__EXERCISE DIRECTIONS__: Reproduce every item below verbatim, leaving out the pictures.

__RECORDED INFORMATION__:

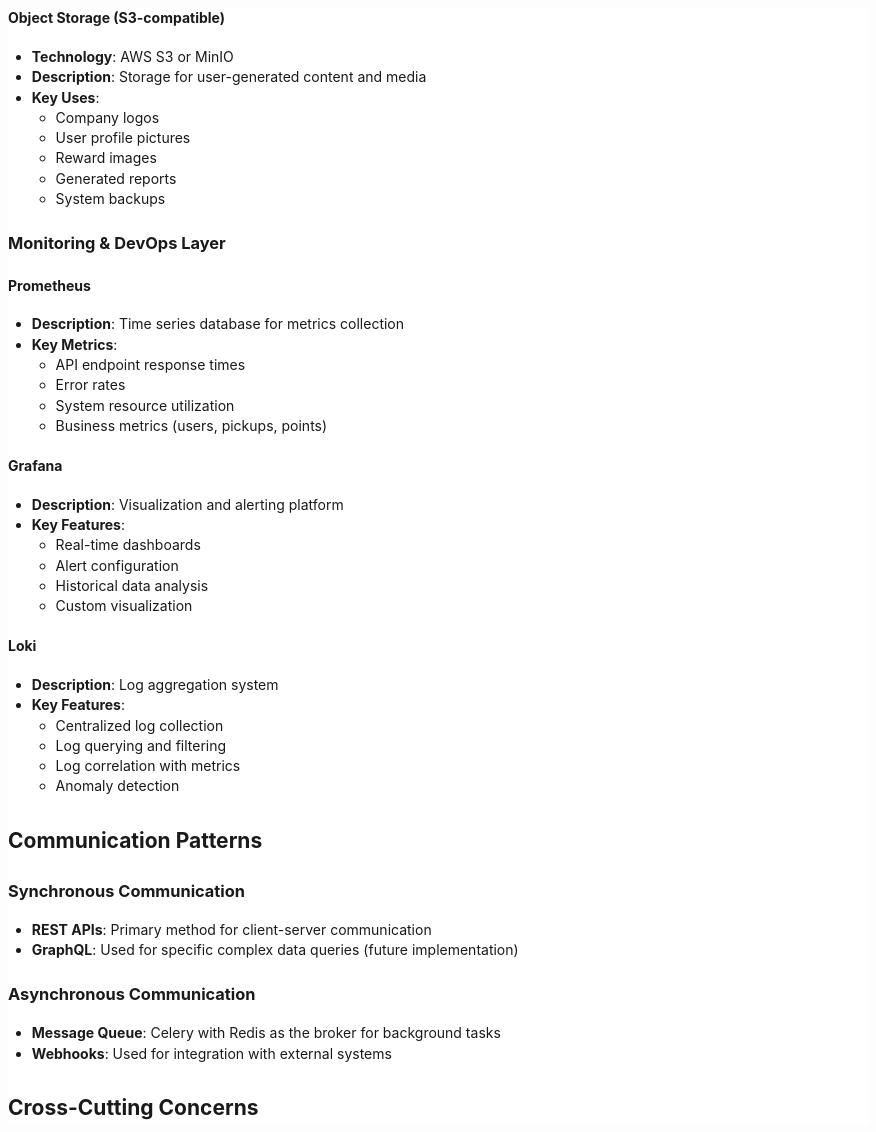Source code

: #### Object Storage (S3-compatible)

- **Technology**: AWS S3 or MinIO
- **Description**: Storage for user-generated content and media
- **Key Uses**:
  - Company logos
  - User profile pictures
  - Reward images
  - Generated reports
  - System backups

### Monitoring & DevOps Layer

#### Prometheus

- **Description**: Time series database for metrics collection
- **Key Metrics**:
  - API endpoint response times
  - Error rates
  - System resource utilization
  - Business metrics (users, pickups, points)

#### Grafana

- **Description**: Visualization and alerting platform
- **Key Features**:
  - Real-time dashboards
  - Alert configuration
  - Historical data analysis
  - Custom visualization

#### Loki

- **Description**: Log aggregation system
- **Key Features**:
  - Centralized log collection
  - Log querying and filtering
  - Log correlation with metrics
  - Anomaly detection

## Communication Patterns

### Synchronous Communication

- **REST APIs**: Primary method for client-server communication
- **GraphQL**: Used for specific complex data queries (future implementation)

### Asynchronous Communication

- **Message Queue**: Celery with Redis as the broker for background tasks
- **Webhooks**: Used for integration with external systems

## Cross-Cutting Concerns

__PROBLEM SOLUTION__:
Source code

: #### Object Storage (S3-compatible)

- **Technology**: AWS S3 or MinIO
- **Description**: Storage for user-generated content and media
- **Key Uses**:
  - Company logos
  - User profile pictures
  - Reward images
  - Generated reports
  - System backups

### Monitoring & DevOps Layer

#### Prometheus

- **Description**: Time series database for metrics collection
- **Key Metrics**:
  - API endpoint response times
  - Error rates
  - System resource utilization
  - Business metrics (users, pickups, points)

#### Grafana

- **Description**: Visualization and alerting platform
- **Key Features**:
  - Real-time dashboards
  - Alert configuration
  - Historical data analysis
  - Custom visualization

#### Loki

- **Description**: Log aggregation system
- **Key Features**:
  - Centralized log collection
  - Log querying and filtering
  - Log correlation with metrics
  - Anomaly detection

## Communication Patterns

### Synchronous Communication

- **REST APIs**: Primary method for client-server communication
- **GraphQL**: Used for specific complex data queries (future implementation)

### Asynchronous Communication

- **Message Queue**: Celery with Redis as the broker for background tasks
- **Webhooks**: Used for integration with external systems

## Cross-Cutting Concerns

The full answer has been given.